Some web applications, like GitHub , collect information from their site’s visitors in addition to their end users.

Here’s a look at how GitHub explains this in its Privacy Policy agreement:

GitHub explains that it collects personally-identifying information from website’s visitors and why it’s collected. The type of information collected from users who have accounts on GitHub is also disclosed.

How the Collected Information is Processed and Shared

You’re required to disclose how you process and share the personal information you collect from your site’s visitors. It should explain what you do with the information after you’ve collected it.

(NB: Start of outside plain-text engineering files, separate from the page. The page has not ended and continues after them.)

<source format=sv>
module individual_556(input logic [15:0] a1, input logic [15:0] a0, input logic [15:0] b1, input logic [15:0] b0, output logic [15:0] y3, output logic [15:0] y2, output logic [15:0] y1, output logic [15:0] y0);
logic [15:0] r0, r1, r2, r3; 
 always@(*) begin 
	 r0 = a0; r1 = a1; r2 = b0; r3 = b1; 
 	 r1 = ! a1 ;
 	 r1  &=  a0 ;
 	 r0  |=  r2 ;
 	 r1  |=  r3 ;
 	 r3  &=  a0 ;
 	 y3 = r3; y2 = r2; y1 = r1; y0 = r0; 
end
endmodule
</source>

For example, in its Privacy Policy, LogMeIn explains the different ways it uses the personal information it collects:

LogMeIn also has a section in its Privacy Policy that explains how it shares visitors’ personal information with third parties:

Use of Cookies and Tracking

Websites that use cookies or other technologies to obtain personal information from their website’s visitors or customers include a cookies clause in their Privacy Policies. Generally, the cookies clause states that the website uses cookies , why it uses them, and how users can disable cookies on their devices.

Canva’s Privacy Policy has a section on Cookies information that explains cookies usage.

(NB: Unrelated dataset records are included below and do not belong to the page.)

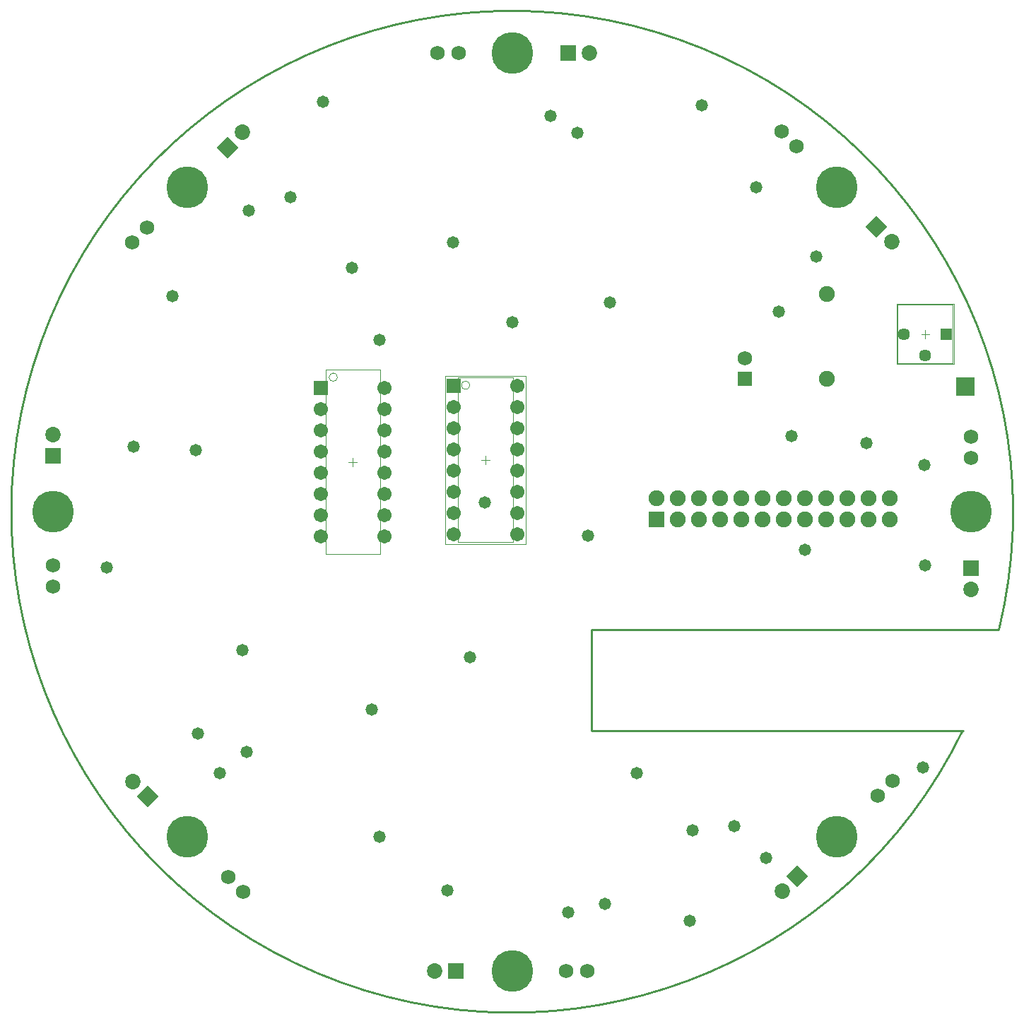
<source format=gbs>
G04*
G04 #@! TF.GenerationSoftware,Altium Limited,CircuitMaker,2.2.1 (6)*
G04*
G04 Layer_Color=8150272*
%FSLAX44Y44*%
%MOMM*%
G71*
G04*
G04 #@! TF.SameCoordinates,C6CF6D27-CB2A-4CAF-B18B-BA4932DD29FA*
G04*
G04*
G04 #@! TF.FilePolarity,Negative*
G04*
G01*
G75*
%ADD10C,0.2540*%
%ADD12C,0.0500*%
%ADD18C,0.1000*%
%ADD19C,1.9032*%
%ADD20C,1.7272*%
%ADD21P,2.6222X4X360.0*%
%ADD22C,1.8542*%
%ADD23R,1.8542X1.8542*%
%ADD24P,2.6222X4X90.0*%
%ADD25R,1.7272X1.7272*%
%ADD26R,1.8542X1.8542*%
%ADD27R,1.7032X1.7032*%
%ADD28C,1.7032*%
%ADD29R,2.2032X2.2032*%
%ADD30R,1.4532X1.4532*%
%ADD31C,1.4532*%
%ADD32R,1.9032X1.9032*%
%ADD33C,5.0032*%
%ADD34C,1.4732*%
D10*
X1183186Y458955D02*
G03*
X1139604Y337651I-583186J141045D01*
G01*
X695000Y459000D02*
X1183000D01*
X695000Y338000D02*
Y459000D01*
Y338000D02*
X1140000D01*
D12*
X519600Y561100D02*
X616600D01*
X519600Y763100D02*
X616600D01*
Y561100D02*
Y763100D01*
X519600Y561100D02*
Y763100D01*
X1061000Y777050D02*
X1129000D01*
X1061000Y848950D02*
X1129000D01*
Y777050D02*
Y848950D01*
X1061000Y777050D02*
Y848950D01*
D18*
X390600Y761200D02*
G03*
X390600Y761200I-5000J0D01*
G01*
X549100Y751600D02*
G03*
X549100Y751600I-5000J0D01*
G01*
X376600Y549200D02*
Y770200D01*
X441600Y549200D02*
Y770200D01*
X376600D02*
X441600D01*
X376600Y549200D02*
X441600D01*
X535100Y563600D02*
X601100D01*
X535100Y760600D02*
X601100D01*
Y563600D02*
Y760600D01*
X535100Y563600D02*
Y760600D01*
X1062000Y778050D02*
Y847950D01*
X1128000Y778050D02*
Y847950D01*
X1062000D02*
X1128000D01*
X1062000Y778050D02*
X1128000D01*
X878998Y776581D02*
X879261D01*
X404100Y659700D02*
X414100D01*
X409100Y654700D02*
Y664700D01*
X568100Y657100D02*
Y667100D01*
X563100Y662100D02*
X573100D01*
X1090000Y813000D02*
X1100000D01*
X1095000Y808000D02*
Y818000D01*
D19*
X977000Y860600D02*
D03*
Y759000D02*
D03*
X900000Y616400D02*
D03*
Y591000D02*
D03*
X874600Y616400D02*
D03*
Y591000D02*
D03*
X849200Y616400D02*
D03*
Y591000D02*
D03*
X823800Y616400D02*
D03*
Y591000D02*
D03*
X798400Y616400D02*
D03*
Y591000D02*
D03*
X773000Y616400D02*
D03*
X1027000D02*
D03*
Y591000D02*
D03*
X1001600Y616400D02*
D03*
Y591000D02*
D03*
X976200Y616400D02*
D03*
Y591000D02*
D03*
X950800Y616400D02*
D03*
Y591000D02*
D03*
X925400Y616400D02*
D03*
Y591000D02*
D03*
X1052400Y616400D02*
D03*
Y591000D02*
D03*
D20*
X162460Y940461D02*
D03*
X144500Y922500D02*
D03*
X50000Y535400D02*
D03*
Y510000D02*
D03*
X259540Y162460D02*
D03*
X277500Y144500D02*
D03*
X664600Y50000D02*
D03*
X690000D02*
D03*
X1037540Y259540D02*
D03*
X1055500Y277500D02*
D03*
X1150000Y664600D02*
D03*
Y690000D02*
D03*
X940461Y1037540D02*
D03*
X922500Y1055500D02*
D03*
X535400Y1150000D02*
D03*
X510000D02*
D03*
X879000Y784000D02*
D03*
D21*
X1036520Y941480D02*
D03*
X163480Y258520D02*
D03*
D22*
X1054480Y923520D02*
D03*
X692700Y1150000D02*
D03*
X276480Y1054480D02*
D03*
X145520Y276480D02*
D03*
X50000Y692700D02*
D03*
X507300Y50000D02*
D03*
X923520Y145520D02*
D03*
X1150000Y507300D02*
D03*
D23*
X667300Y1150000D02*
D03*
X532700Y50000D02*
D03*
D24*
X258520Y1036520D02*
D03*
X941480Y163480D02*
D03*
D25*
X879000Y759000D02*
D03*
D26*
X50000Y667300D02*
D03*
X1150000Y532700D02*
D03*
D27*
X371000Y748600D02*
D03*
X530000Y751000D02*
D03*
D28*
X371000Y723200D02*
D03*
Y697800D02*
D03*
Y672400D02*
D03*
Y647000D02*
D03*
Y621600D02*
D03*
Y596200D02*
D03*
Y570800D02*
D03*
X447200Y748600D02*
D03*
Y723200D02*
D03*
Y697800D02*
D03*
Y672400D02*
D03*
Y647000D02*
D03*
Y621600D02*
D03*
Y596200D02*
D03*
Y570800D02*
D03*
X606200Y573200D02*
D03*
Y598600D02*
D03*
Y624000D02*
D03*
Y649400D02*
D03*
Y674800D02*
D03*
Y700200D02*
D03*
Y725600D02*
D03*
Y751000D02*
D03*
X530000Y573200D02*
D03*
Y598600D02*
D03*
Y624000D02*
D03*
Y649400D02*
D03*
Y674800D02*
D03*
Y700200D02*
D03*
Y725600D02*
D03*
D29*
X1143000Y750000D02*
D03*
D30*
X1120400Y812650D02*
D03*
D31*
X1095000Y787250D02*
D03*
X1069600Y812650D02*
D03*
D32*
X773000Y591000D02*
D03*
D33*
X1150000Y600000D02*
D03*
X989000Y211000D02*
D03*
X600000Y50000D02*
D03*
X50000Y600000D02*
D03*
X211000Y211000D02*
D03*
X989000Y989000D02*
D03*
X211000D02*
D03*
X600000Y1150000D02*
D03*
D34*
X919000Y840000D02*
D03*
X600000Y827000D02*
D03*
X441000Y806000D02*
D03*
X432000Y363000D02*
D03*
X1092000Y294000D02*
D03*
X749000Y287000D02*
D03*
X711000Y130000D02*
D03*
X813000Y110000D02*
D03*
X441000Y211000D02*
D03*
X277000Y434000D02*
D03*
X549000Y426000D02*
D03*
X690539Y571139D02*
D03*
X1095000Y536000D02*
D03*
X1024000Y682000D02*
D03*
X935000Y691000D02*
D03*
X221000Y674000D02*
D03*
X193000Y858000D02*
D03*
X373000Y1091000D02*
D03*
X408000Y892000D02*
D03*
X827000Y1087000D02*
D03*
X717000Y851000D02*
D03*
X567000Y611000D02*
D03*
X529000Y923000D02*
D03*
X950800Y554200D02*
D03*
X964000Y906000D02*
D03*
X282000Y312000D02*
D03*
X904000Y185000D02*
D03*
X284000Y961000D02*
D03*
X1094000Y656000D02*
D03*
X892000Y989000D02*
D03*
X646000Y1074000D02*
D03*
X114000Y533000D02*
D03*
X250000Y287000D02*
D03*
X816000Y218000D02*
D03*
X667000Y120000D02*
D03*
X866000Y223000D02*
D03*
X223000Y334000D02*
D03*
X334000Y977000D02*
D03*
X522000Y146000D02*
D03*
X146000Y678000D02*
D03*
X678000Y1054000D02*
D03*
M02*

</source>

It says that Canva uses cookies to improve your experience with their website by helping you log in faster and making their on-site navigation better. Cookies are also placed in order to track how you use the website. Canva discloses that its business partners also receive this information. Finally, it’s noted that if you disable cookies, some features of Canva might not work properly.

Changes to the Privacy Policy

You will likely have to change the content of your Privacy Policy at some time. For this reason, most Privacy Policies have a clause that states how they will inform users about updates and revisions to the agreement.

Let’s take a look at LogMeIn’s Privacy Policy again:

This clause states that the Policy may be updated and discloses how notifications of material changes will be given. It also says that if you continue to use the services after the update then you automatically agree to the revised Privacy Policy.

Examples of Websites with Privacy Policies

Regardless of whether you’re running a website, web app, mobile app or desktop app, if you’re collecting personal information from your end users then you’re required to post a Privacy Policy.

Most websites provide a link to their Privacy Policy in their homepage footer, main navigation, or an appropriate sub-menu.

Let’s take a look at the Privacy Policy agreements of some popular websites.

Reddit

Reddit links to its Privacy Policy from the fine print in the footer of the homepage:

The Privacy Policy itself follows the same format and theme as the rest of the website and includes anchor navigation links in the left sidebar.

It includes the following clauses:

1. What We Collect
2. How We Use Information About You
3. How Information About You is Shared
4. Ads and Analytics Partners
5. Your Choices
6. Other Information
7. Contact Us

Canva

Canva’s Privacy Policy uses short summaries to the right of the clauses to help summarize information for readers. This helps make the Policy easier to understand and more user-friendly.

The New York Times

The New York Times has a link to the Privacy Policy in the website’s footer:

The Privacy Policy includes anchor navigation links, a search bar and a button to initiate chat. The benefit in this formatting is that it makes it easy for the site visitor to find information they need to fully understand their privacy rights.

Summary

If you’re collecting any sort of personal information from your website’s visitors, end users, subscribers, customers, or clients then you’re most likely required by law or by third party services to post a Privacy Policy on your website.

You need to be aware of:

• The privacy laws and Privacy Policy requirements in the jurisdiction your business is based in and the jurisdiction(s) where your site visitors live.
• The Terms of Service requirements of any third party services your website or app uses.